**Texto de lectura:**
══════════

La Secretaría de la Cultura y las Artes de Yucatán (Sedeculta) atraviesa uno de sus momentos más complicados, luego de que la renuncia de uno de sus principales funcionarios desatara una ola de críticas y peticiones de cambio en la dependencia. La comunidad artística local exige la salida de la titular Patricia Martín Briceño, a quien acusan de opacidad, falta de diálogo y abandono de los proyectos culturales estatales.
En redes sociales, el descontento es palpable. Incluso, han rebautizado a la dependencia como #Tesepulta, en un juego de palabras que refleja la percepción de estancamiento y deterioro en el sector cultural bajo la actual gestión.
No solo se exige la salida de Martín Briceño, sino que ya comienzan a circular nombres de posibles sucesores. Entre los perfiles que la comunidad artística propone se encuentran el de Roger Metri Duarte, exsecretario de Cultura con amplia trayectoria en la gestión pública, y Carlos Bojórquez Urzaiz, reconocido promotor cultural y académico.
Ambos nombres representan, para muchos, la esperanza de un cambio real y de un regreso a políticas culturales inclusivas y transparentes. En contraste, el gobierno estatal, encabezado por Joaquín Díaz Mena, ha mantenido hasta ahora un silencio absoluto, lo que solo ha alimentado la presión y las especulaciones.
El descontento tomó fuerza tras la salida de Felipe Zúñiga González, quien hasta hace poco se desempeñaba como director de Desarrollo Artístico y Cultural de Sedeculta y uno de los principales apoyos de la actual secretaria. En su lugar fue nombrado Pablo Herrero, exdirector del teatro “Daniel Ayala”, en un movimiento que no logró apaciguar las críticas.
La salida de Zúñiga se interpretó como un síntoma claro de las tensiones internas y de la falta de rumbo en la dependencia. Los colectivos culturales y artistas independientes acusan que los proyectos estatales han quedado en el abandono y que las políticas públicas no priorizan el desarrollo artístico real.

══════════

**Fragmentos de datos:**
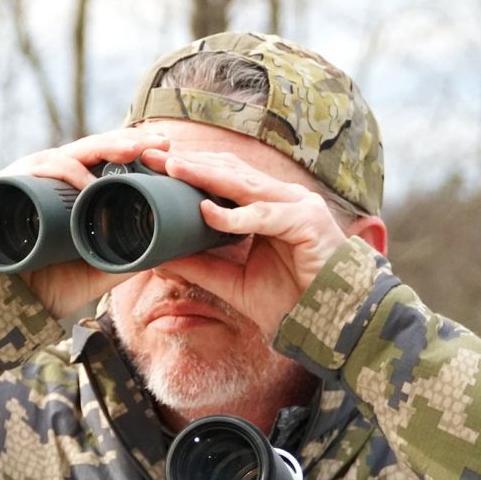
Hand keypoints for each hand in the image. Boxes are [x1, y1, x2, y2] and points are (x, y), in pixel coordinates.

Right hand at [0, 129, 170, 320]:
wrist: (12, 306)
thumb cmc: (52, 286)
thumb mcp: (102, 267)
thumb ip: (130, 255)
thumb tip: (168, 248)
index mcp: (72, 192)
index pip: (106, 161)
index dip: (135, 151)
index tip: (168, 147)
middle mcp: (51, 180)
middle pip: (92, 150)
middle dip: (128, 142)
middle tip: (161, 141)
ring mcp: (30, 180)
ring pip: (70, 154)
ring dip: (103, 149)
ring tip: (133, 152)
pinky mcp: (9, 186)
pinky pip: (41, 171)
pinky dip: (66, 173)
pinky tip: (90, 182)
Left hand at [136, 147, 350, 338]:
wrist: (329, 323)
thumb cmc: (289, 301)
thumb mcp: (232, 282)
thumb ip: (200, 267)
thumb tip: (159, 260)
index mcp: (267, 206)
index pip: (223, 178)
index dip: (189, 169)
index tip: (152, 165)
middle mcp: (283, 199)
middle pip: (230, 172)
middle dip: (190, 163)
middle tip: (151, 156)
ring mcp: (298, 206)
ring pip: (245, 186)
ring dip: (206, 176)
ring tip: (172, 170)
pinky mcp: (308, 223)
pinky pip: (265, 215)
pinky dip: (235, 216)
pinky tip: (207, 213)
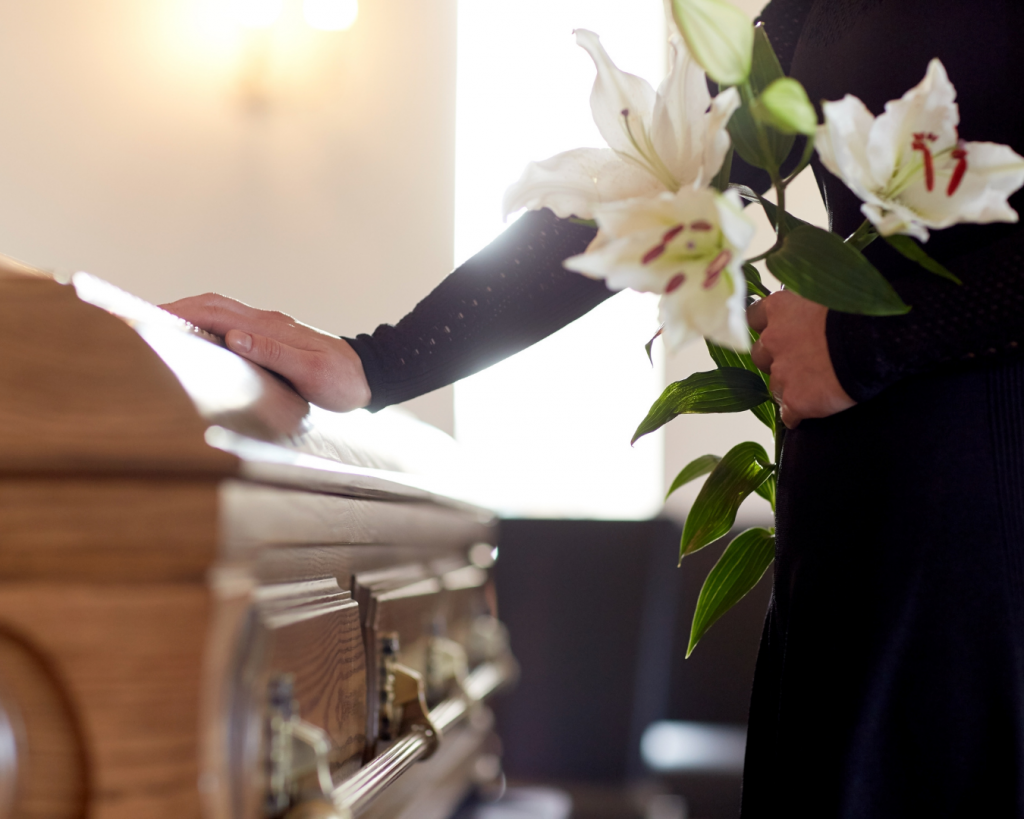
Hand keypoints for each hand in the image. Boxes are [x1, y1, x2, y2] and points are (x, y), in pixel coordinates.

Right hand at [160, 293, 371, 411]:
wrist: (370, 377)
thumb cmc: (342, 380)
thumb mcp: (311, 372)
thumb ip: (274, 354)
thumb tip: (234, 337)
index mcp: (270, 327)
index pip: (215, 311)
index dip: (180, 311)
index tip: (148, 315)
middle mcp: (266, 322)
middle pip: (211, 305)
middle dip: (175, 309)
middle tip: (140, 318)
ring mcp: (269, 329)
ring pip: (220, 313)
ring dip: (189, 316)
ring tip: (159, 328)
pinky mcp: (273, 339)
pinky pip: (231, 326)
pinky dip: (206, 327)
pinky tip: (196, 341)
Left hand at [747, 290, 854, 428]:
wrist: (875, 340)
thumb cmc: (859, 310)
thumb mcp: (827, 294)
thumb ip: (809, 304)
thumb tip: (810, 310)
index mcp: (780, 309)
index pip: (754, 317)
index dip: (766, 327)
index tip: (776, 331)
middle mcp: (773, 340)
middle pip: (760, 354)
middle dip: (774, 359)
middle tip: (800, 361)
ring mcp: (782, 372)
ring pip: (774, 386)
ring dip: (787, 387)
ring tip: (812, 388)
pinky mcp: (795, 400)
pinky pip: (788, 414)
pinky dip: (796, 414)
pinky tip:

══════════

Prolonga, por favor, el texto sobre la crisis en la Sedeculta a partir de su última oración. Las entradas no intervienen en este ejercicio.

Las críticas a Martín Briceño han llegado incluso a comparaciones poco halagadoras. El alcalde de Tizimín, Pedro Couoh, ironizó recientemente señalando que “no es lo mismo ser cantinero que ser borracho”, en referencia a la propietaria de la cantina “La Negrita” y su falta de experiencia para encabezar una institución cultural de tal magnitud.
El comentario sintetiza el sentir de buena parte del sector: que no basta con dirigir un negocio socialmente exitoso para entender las complejidades y necesidades del arte y la cultura en Yucatán.
Con el malestar creciendo y los reclamos haciéndose públicos, el nuevo gobierno enfrentará el reto de renovar la dirección de Sedeculta para recuperar la confianza del gremio artístico. La decisión no será sencilla, pero de ella dependerá en buena parte el respaldo de un sector que históricamente ha sido un pilar importante en la vida pública y social del estado.
Por ahora, en los pasillos culturales y en las redes sociales, el mensaje es claro: la actual administración de Sedeculta está reprobada, y su renovación es vista como una prioridad inaplazable.